La inundaron las náuseas. Vomitó un poco; el líquido hediondo le corrió por la mejilla. El dolor se fracturó alrededor de los huesos del cráneo y le hizo brotar más lágrimas. Dolorida, aterrorizada por lo que podría significar ese dolor, aun así solo podía pensar una cosa:
¡es de día, es de día, es el sol!

Hombres con diez años de servicio rebanando carne en los campos de batalla se bajan de las carretas para besar las rodadas de polvo y enterrar el rostro en la hierba mojada por el rocío. Mujeres que cosen por igual la ropa de los hombres y sus heridas, caen de rodillas a su lado. Los jinetes se tiran de las sillas. Y todos, todos caen sobre la tierra fría, bajo la luz, bajo aquella luz y cantan: «
¡Deo gratias, Deo adiuvante, Deo gratias!
[70]
»

[Correos electrónicos hallados en una copia del texto:]

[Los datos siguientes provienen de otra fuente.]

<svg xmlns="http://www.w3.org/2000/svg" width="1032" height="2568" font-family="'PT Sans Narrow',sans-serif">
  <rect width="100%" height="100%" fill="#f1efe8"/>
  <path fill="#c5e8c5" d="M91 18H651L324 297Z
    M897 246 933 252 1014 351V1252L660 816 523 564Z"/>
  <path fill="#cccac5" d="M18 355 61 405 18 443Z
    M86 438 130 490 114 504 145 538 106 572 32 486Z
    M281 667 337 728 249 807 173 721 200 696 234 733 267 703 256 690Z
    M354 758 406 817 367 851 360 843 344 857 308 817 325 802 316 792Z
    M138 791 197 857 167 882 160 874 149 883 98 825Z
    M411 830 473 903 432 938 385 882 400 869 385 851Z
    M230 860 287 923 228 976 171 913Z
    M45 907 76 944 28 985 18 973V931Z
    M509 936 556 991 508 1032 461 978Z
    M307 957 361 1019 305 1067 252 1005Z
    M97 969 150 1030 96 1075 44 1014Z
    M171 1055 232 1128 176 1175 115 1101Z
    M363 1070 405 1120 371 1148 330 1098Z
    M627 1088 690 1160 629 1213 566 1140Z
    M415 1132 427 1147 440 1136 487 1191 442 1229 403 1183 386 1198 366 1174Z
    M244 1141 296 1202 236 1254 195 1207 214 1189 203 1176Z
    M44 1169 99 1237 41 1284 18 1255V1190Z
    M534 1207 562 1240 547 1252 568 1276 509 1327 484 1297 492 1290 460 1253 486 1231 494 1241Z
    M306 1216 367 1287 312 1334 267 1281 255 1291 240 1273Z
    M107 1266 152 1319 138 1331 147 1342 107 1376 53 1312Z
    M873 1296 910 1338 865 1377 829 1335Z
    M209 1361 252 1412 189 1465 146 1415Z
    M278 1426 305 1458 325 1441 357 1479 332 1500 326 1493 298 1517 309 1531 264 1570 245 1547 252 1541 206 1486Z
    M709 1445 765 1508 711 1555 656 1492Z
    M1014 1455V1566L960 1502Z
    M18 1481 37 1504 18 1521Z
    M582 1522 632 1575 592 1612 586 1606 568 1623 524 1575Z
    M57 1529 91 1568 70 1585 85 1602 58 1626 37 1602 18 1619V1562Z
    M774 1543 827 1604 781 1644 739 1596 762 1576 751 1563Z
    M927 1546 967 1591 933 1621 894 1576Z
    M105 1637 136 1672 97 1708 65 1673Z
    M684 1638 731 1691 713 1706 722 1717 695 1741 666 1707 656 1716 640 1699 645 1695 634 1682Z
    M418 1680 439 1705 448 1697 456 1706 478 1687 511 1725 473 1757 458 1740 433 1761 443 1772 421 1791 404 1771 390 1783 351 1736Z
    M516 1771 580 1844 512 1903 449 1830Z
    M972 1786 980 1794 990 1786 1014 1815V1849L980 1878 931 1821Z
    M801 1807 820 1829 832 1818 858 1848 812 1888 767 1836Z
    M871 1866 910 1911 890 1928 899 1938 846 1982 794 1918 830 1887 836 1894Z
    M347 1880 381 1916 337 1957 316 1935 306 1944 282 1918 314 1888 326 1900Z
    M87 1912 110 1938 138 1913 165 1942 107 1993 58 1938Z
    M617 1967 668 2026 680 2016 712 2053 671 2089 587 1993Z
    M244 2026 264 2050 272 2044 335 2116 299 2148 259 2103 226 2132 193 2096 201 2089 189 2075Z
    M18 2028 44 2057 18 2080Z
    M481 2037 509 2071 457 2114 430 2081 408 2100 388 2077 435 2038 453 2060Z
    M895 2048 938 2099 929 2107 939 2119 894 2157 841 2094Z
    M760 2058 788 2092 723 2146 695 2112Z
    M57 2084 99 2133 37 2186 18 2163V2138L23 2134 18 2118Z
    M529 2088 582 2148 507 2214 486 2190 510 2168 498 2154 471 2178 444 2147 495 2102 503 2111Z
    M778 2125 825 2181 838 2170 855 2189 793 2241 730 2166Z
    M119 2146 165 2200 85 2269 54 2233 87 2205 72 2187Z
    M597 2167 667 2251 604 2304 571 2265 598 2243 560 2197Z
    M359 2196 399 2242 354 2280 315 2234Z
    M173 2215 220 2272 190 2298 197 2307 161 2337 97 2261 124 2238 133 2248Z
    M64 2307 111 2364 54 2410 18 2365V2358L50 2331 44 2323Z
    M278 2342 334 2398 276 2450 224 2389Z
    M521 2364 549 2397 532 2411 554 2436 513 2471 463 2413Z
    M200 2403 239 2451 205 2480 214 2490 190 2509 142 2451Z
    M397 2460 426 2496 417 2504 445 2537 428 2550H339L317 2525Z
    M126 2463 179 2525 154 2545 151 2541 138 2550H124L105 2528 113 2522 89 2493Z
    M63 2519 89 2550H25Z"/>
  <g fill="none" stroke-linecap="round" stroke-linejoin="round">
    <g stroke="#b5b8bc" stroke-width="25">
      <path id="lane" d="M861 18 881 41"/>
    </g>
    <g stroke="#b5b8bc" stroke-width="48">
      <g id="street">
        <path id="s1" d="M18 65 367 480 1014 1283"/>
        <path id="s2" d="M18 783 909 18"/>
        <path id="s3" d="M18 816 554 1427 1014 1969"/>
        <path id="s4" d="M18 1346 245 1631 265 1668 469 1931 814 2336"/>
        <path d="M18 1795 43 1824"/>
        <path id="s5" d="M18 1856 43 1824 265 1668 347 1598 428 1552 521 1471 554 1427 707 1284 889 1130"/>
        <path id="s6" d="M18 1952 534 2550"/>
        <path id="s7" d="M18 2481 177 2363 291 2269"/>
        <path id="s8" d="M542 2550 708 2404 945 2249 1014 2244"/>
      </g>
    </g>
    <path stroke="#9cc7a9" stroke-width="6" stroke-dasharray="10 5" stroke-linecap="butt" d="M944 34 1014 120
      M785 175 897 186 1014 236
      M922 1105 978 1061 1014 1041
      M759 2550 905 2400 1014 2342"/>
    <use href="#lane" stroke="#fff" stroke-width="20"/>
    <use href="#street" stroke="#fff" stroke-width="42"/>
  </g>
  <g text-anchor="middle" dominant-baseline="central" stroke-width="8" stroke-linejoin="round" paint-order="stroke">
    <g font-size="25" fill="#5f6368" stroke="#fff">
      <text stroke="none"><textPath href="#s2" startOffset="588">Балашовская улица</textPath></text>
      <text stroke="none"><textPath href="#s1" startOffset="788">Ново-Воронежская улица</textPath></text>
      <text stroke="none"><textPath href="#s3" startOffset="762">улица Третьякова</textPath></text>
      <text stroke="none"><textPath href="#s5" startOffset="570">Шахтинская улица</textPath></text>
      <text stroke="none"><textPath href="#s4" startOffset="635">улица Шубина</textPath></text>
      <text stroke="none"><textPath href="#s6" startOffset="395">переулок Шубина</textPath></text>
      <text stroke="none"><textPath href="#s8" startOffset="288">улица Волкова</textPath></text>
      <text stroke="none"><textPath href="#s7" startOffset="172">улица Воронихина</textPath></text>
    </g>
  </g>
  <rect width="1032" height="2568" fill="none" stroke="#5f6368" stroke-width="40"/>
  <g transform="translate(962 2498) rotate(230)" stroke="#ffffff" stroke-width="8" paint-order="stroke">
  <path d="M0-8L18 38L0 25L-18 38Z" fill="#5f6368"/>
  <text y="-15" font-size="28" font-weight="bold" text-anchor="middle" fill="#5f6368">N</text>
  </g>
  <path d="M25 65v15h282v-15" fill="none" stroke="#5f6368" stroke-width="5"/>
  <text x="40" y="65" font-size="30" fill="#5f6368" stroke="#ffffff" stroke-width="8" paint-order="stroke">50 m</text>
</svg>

Mensaje: #47 [Anna Longman / misc.]

Asunto: Ash, descubrimientos arqueológicos

Fecha: 11/11/00 a las 12:03 p.m.

De: Ngrant@

Formato borrado

Otros detalles encriptados con una clave personal no descifrable

Anna:

Anna, me disculpo por haber estado cuatro días sin ponerme en contacto contigo. ¡Aquí casi parecen minutos! Están pasando tantas cosas... han intentado entrar unos equipos de televisión. La Dra. Isobel ha puesto lo que resulta ser un cordón de seguridad alrededor de la zona, con el permiso del gobierno local. Así que quizá hayas visto, o no, algo de esto en la televisión por cable. Si yo fuera Isobel, no estaría tan dispuesta a tener soldados alrededor de una excavación arqueológica; cuando pienso en lo que podrían destruir por falta de cuidado, se me hiela la sangre, y no es una simple forma de hablar.